Sloan Frost leading Nick Cole and Scott Moir at Hampton Downs during the Suzuki Series in December. Photo: Andrew Bright
Sloan Frost leading Nick Cole and Scott Moir at Hampton Downs during the Suzuki Series in December. Photo: Andrew Bright

NZ Grand Prix this weekend

Superbike contender Sloan Frost has received a desperately needed late Christmas present – a brand-new motorbike to race in the New Zealand Grand Prix in Christchurch this weekend.

The Wellington rider, one of the favourites for the GP, crashed his Fujitsu Suzuki GSX-R1000 hard at Wanganui on Boxing Day.

“The bike was extensively damaged,” Frost said. “Suzuki New Zealand and TSS Red Baron have been absolutely amazing, working through the holiday period to help.”
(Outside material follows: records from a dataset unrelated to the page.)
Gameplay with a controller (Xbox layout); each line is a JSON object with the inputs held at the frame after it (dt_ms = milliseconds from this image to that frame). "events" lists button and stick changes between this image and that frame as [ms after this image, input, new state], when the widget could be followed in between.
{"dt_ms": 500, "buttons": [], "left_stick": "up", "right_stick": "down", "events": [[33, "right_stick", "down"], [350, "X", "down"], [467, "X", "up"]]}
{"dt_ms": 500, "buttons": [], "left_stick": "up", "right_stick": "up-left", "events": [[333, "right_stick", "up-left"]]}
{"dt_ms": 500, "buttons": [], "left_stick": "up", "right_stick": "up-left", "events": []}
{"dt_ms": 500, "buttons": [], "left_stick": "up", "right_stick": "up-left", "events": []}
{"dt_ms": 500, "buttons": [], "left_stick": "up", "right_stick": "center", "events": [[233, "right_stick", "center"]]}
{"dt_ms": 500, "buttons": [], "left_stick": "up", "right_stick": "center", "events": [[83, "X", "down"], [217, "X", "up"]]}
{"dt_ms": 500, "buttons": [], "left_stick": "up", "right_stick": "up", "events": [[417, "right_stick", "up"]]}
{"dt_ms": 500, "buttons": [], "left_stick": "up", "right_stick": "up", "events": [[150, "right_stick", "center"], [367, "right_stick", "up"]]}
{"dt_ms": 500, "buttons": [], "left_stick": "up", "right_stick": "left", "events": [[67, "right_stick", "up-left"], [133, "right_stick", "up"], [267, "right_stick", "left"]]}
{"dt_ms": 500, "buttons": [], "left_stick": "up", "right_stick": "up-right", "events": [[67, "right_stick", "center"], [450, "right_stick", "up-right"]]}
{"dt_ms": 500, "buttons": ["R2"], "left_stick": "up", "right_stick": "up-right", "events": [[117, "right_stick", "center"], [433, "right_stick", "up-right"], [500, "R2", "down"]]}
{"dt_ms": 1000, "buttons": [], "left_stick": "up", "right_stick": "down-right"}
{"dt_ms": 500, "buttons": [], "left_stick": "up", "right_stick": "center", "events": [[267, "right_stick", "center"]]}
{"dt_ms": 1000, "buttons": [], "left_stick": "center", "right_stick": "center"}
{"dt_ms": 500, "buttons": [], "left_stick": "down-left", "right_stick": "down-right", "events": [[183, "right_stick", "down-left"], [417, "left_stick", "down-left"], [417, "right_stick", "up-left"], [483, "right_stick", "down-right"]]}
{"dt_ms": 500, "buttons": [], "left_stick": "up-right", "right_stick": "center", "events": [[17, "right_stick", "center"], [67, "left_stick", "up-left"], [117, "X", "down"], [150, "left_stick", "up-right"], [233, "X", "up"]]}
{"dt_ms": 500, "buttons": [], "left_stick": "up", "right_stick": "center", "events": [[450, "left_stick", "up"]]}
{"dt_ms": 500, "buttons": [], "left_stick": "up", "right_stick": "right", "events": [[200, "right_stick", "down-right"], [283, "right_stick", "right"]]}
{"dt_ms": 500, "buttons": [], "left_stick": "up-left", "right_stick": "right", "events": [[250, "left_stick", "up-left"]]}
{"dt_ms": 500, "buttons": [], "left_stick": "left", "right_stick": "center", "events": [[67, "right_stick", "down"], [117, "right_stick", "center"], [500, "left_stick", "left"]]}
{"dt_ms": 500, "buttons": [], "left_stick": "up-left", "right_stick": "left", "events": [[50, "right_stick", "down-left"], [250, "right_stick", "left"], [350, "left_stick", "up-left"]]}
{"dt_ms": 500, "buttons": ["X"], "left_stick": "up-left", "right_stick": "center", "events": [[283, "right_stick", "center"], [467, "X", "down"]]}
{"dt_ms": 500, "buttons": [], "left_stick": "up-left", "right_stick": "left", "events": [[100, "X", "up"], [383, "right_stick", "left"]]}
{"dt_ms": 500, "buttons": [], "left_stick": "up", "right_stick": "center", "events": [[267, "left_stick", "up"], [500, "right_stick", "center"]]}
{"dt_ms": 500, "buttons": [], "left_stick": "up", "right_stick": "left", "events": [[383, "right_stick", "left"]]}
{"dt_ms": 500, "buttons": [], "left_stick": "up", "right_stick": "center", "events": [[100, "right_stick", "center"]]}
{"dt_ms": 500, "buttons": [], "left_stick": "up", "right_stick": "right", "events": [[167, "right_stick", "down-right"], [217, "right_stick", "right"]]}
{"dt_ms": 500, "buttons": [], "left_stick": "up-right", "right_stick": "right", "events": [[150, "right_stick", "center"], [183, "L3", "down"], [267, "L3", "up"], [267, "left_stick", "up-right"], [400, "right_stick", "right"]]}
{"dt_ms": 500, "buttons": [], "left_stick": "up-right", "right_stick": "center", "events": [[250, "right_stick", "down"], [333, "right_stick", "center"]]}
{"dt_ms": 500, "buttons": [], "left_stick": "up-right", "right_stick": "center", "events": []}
At first they tried to repair the wrecked bike but then Suzuki NZ gave them a brand-new road bike and the team has been transferring competition components over to it from the original race bike.

The crash, triggered when Frost’s front wheel touched a manhole cover on the Wanganui street circuit, also left the rider with minor injuries to a wrist and ankle.

“I’m not sure what effect it will have on my performance but I’m feeling strong enough,” he said.

Frost’s toughest opposition in the Superbike Grand Prix race on Sunday is expected to come from Hamilton’s Nick Cole on a Kawasaki, Feilding rider Craig Shirriffs and local favourite Dennis Charlett on Suzukis, and Australian Linden Magee on a BMW.

Cole is on a high after winning the Suzuki Series in December and the Robert Holden Memorial feature race at Wanganui.

“We’ll go there with a positive attitude after the Suzuki Series, and try and enjoy ourselves,” he said.

His main concern was the weather, with the forecast for Christchurch threatening some rain.

The meeting on the Ruapuna circuit is also the first of four rounds in the New Zealand Superbike Championships, catering for several different categories.

After winning five NZ Superbike championships over the last seven years, fast Australian Robbie Bugden is taking a break this season. And nine-times NZ champion Andrew Stroud of Hamilton has announced his retirement, so the Superbike scene will look rather different this season.

However Frost, Cole and Shirriffs were all able to win championship races last season and the standard of New Zealand racing is now high, as Magee remarked after competing in the Suzuki Series.

Magee also suffered a big crash during that series but escaped without serious injury and his battered BMW has been repaired.

The nephew of former world championship star Kevin Magee, Linden Magee is expected to pose a real threat to the leading Kiwis. “He’s a top rider,” Frost, who raced against him in Australia last year, said.

Charlett knows the tricky Ruapuna track inside out and in his mid-40s is still fast enough to have won a race for Suzuki during the December series.

James Smith is another quick Christchurch rider, team-mate to Whakatane racer Tony Rees in the Honda squad, while three other Suzuki riders showed fine pace during the Suzuki Series: Hayden Fitzgerald (New Plymouth), Scott Moir (Taupo) and Ray Clee (Kumeu).

In 600cc Supersport Christchurch rider John Ross is ready to defend his crown and his Auckland team-mate Avalon Biddle showed how racing in Europe has increased her speed as she led one of the Suzuki Series races at Manfeild for several laps on her Suzuki.

However most attention will probably be focused on another Christchurch racer, teenager Jake Lewis back home after winning the hugely competitive European Junior Cup.

Other championship classes are Superlite, Pro Twin, 250 Production, 125 GP and 250 Mono (which race together), and Sidecars. Each class has qualifying and one race on Saturday, and then two races on Sunday with the final race in each category counting as the GP race for that category.

The series continues at Timaru the following weekend, Taupo on March 22-23 and a double-header at Manfeild over March 27-30.